• **PROBLEM**:
Even if the data beneath seems repetitive, write it all out again exactly.

• **DATASET EXCERPTS**:

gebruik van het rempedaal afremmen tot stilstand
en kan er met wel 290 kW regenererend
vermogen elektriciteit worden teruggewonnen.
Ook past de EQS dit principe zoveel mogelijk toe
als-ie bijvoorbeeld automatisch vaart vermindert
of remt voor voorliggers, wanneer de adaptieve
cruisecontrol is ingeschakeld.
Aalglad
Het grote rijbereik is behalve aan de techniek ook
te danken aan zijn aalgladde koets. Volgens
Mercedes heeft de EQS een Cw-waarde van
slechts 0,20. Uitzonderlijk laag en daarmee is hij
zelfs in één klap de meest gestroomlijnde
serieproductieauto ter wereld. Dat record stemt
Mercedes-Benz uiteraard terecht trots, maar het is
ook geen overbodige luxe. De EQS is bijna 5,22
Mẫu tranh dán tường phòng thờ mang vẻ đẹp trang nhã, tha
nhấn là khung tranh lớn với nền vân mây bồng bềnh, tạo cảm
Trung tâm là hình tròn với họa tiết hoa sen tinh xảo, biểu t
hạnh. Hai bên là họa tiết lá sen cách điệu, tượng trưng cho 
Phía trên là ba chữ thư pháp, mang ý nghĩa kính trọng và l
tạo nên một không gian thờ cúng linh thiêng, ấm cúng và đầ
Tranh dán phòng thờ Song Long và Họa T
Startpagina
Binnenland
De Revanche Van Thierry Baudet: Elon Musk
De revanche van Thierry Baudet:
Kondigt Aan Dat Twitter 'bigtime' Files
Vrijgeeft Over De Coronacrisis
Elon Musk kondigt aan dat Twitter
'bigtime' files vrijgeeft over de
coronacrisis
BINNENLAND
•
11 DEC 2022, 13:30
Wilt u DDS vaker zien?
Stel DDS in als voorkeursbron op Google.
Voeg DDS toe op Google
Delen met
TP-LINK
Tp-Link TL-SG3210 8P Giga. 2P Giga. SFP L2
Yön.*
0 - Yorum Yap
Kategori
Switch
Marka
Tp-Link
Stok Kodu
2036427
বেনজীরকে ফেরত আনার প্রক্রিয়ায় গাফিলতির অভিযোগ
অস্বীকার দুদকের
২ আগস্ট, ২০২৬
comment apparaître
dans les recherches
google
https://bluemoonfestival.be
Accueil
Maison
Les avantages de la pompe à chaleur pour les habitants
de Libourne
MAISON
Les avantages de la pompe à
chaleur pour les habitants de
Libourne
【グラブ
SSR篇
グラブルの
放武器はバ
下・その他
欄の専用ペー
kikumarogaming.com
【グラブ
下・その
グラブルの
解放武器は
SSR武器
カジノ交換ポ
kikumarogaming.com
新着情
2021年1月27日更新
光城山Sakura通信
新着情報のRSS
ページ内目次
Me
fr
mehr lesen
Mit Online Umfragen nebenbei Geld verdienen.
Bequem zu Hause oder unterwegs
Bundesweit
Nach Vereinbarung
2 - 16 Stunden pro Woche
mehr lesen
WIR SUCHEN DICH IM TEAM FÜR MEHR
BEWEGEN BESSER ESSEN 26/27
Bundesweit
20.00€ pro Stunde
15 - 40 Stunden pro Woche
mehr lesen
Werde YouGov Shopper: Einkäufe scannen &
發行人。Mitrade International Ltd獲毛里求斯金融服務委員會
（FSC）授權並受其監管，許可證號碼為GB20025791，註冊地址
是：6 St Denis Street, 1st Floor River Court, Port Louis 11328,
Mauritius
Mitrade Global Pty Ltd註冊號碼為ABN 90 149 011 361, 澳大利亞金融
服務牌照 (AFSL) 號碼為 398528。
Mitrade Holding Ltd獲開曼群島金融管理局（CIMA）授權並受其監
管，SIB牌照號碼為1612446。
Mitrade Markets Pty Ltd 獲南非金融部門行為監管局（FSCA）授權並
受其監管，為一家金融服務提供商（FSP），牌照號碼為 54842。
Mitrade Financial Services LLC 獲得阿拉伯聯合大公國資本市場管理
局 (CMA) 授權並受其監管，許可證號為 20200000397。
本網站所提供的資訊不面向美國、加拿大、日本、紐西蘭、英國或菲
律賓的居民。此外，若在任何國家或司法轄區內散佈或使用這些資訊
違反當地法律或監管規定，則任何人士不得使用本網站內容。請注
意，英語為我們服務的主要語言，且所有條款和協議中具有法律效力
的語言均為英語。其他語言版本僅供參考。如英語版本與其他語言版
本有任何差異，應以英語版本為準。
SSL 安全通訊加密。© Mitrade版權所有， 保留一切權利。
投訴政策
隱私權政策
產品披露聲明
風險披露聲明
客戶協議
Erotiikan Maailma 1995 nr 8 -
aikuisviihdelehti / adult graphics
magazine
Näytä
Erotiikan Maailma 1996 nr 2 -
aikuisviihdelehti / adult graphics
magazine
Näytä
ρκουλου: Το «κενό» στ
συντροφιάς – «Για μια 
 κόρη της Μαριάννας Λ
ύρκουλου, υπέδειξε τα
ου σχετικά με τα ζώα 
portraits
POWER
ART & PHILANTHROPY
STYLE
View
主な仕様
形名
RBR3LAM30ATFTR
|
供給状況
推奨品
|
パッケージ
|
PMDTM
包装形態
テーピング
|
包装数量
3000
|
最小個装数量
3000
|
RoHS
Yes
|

• **ANSWER SECTION**:
gebruik van het rempedaal afremmen tot stilstand
en kan er met wel 290 kW regenererend
vermogen elektriciteit worden teruggewonnen.
Ook past de EQS dit principe zoveel mogelijk toe
als-ie bijvoorbeeld automatisch vaart vermindert
of remt voor voorliggers, wanneer de adaptieve
cruisecontrol is ingeschakeld.
Aalglad
Het grote rijbereik is behalve aan de techniek ook
te danken aan zijn aalgladde koets. Volgens
Mercedes heeft de EQS een Cw-waarde van
slechts 0,20. Uitzonderlijk laag en daarmee is hij
zelfs in één klap de meest gestroomlijnde
serieproductieauto ter wereld. Dat record stemt
Mercedes-Benz uiteraard terecht trots, maar het is
ook geen overbodige luxe. De EQS is bijna 5,22
Mẫu tranh dán tường phòng thờ mang vẻ đẹp trang nhã, tha
nhấn là khung tranh lớn với nền vân mây bồng bềnh, tạo cảm
Trung tâm là hình tròn với họa tiết hoa sen tinh xảo, biểu t
hạnh. Hai bên là họa tiết lá sen cách điệu, tượng trưng cho 
Phía trên là ba chữ thư pháp, mang ý nghĩa kính trọng và l
tạo nên một không gian thờ cúng linh thiêng, ấm cúng và đầ
Tranh dán phòng thờ Song Long và Họa T
Startpagina
Binnenland
De Revanche Van Thierry Baudet: Elon Musk
De revanche van Thierry Baudet:
Kondigt Aan Dat Twitter 'bigtime' Files
Vrijgeeft Over De Coronacrisis
Elon Musk kondigt aan dat Twitter
'bigtime' files vrijgeeft over de
coronacrisis
BINNENLAND
•
11 DEC 2022, 13:30
Wilt u DDS vaker zien?
Stel DDS in als voorkeursbron op Google.
Voeg DDS toe op Google
Delen met
TP-LINK
Tp-Link TL-SG3210 8P Giga. 2P Giga. SFP L2
Yön.*
0 - Yorum Yap
Kategori
Switch
Marka
Tp-Link
Stok Kodu
2036427
বেনজীরকে ফেরত আনার প্রক্রিয়ায় গাফিলতির অভিযোগ
অস্বীকার দুদকের
২ আগস্ট, ২০২৬
comment apparaître
dans les recherches
google
https://bluemoonfestival.be
Accueil
Maison
Les avantages de la pompe à chaleur pour les habitants
de Libourne
MAISON
Les avantages de la pompe à
chaleur pour les habitants de
Libourne
【グラブ
SSR篇
グラブルの
放武器はバ
下・その他
欄の専用ペー
kikumarogaming.com
【グラブ
下・その
グラブルの
解放武器は
SSR武器
カジノ交換ポ
kikumarogaming.com
新着情
2021年1月27日更新
光城山Sakura通信
新着情報のRSS
ページ内目次
Me
fr
mehr lesen
Mit Online Umfragen nebenbei Geld verdienen.
Bequem zu Hause oder unterwegs
Bundesweit
Nach Vereinbarung
2 - 16 Stunden pro Woche
mehr lesen
WIR SUCHEN DICH IM TEAM FÜR MEHR
BEWEGEN BESSER ESSEN 26/27
Bundesweit
20.00€ pro Stunde
15 - 40 Stunden pro Woche
mehr lesen
Werde YouGov Shopper: Einkäufe scannen &
發行人。Mitrade International Ltd獲毛里求斯金融服務委員會
（FSC）授權並受其監管，許可證號碼為GB20025791，註冊地址
是：6 St Denis Street, 1st Floor River Court, Port Louis 11328,
Mauritius
Mitrade Global Pty Ltd註冊號碼為ABN 90 149 011 361, 澳大利亞金融
服務牌照 (AFSL) 號碼為 398528。
Mitrade Holding Ltd獲開曼群島金融管理局（CIMA）授權並受其監
管，SIB牌照號碼為1612446。
Mitrade Markets Pty Ltd 獲南非金融部門行為監管局（FSCA）授權並
受其監管，為一家金融服務提供商（FSP），牌照號碼為 54842。
Mitrade Financial Services LLC 獲得阿拉伯聯合大公國資本市場管理
局 (CMA) 授權並受其監管，許可證號為 20200000397。
本網站所提供的資訊不面向美國、加拿大、日本、紐西蘭、英國或菲
律賓的居民。此外，若在任何國家或司法轄區內散佈或使用這些資訊
違反當地法律或監管規定，則任何人士不得使用本網站內容。請注
意，英語為我們服務的主要語言，且所有條款和協議中具有法律效力
的語言均為英語。其他語言版本僅供參考。如英語版本與其他語言版
本有任何差異，應以英語版本為準。
SSL 安全通訊加密。© Mitrade版權所有， 保留一切權利。
投訴政策
隱私權政策
產品披露聲明
風險披露聲明
客戶協議
Erotiikan Maailma 1995 nr 8 -
aikuisviihdelehti / adult graphics
magazine
Näytä
Erotiikan Maailma 1996 nr 2 -
aikuisviihdelehti / adult graphics
magazine
Näytä
ρκουλου: Το «κενό» στ
συντροφιάς – «Για μια 
 κόρη της Μαριάννας Λ
ύρκουλου, υπέδειξε τα
ου σχετικά με τα ζώα 
portraits
POWER
ART & PHILANTHROPY
STYLE
View
主な仕様
形名
RBR3LAM30ATFTR
|
供給状況
推奨品
|
パッケージ
|
PMDTM
包装形態
テーピング
|
包装数量
3000
|
最小個装数量
3000
|
RoHS
Yes
|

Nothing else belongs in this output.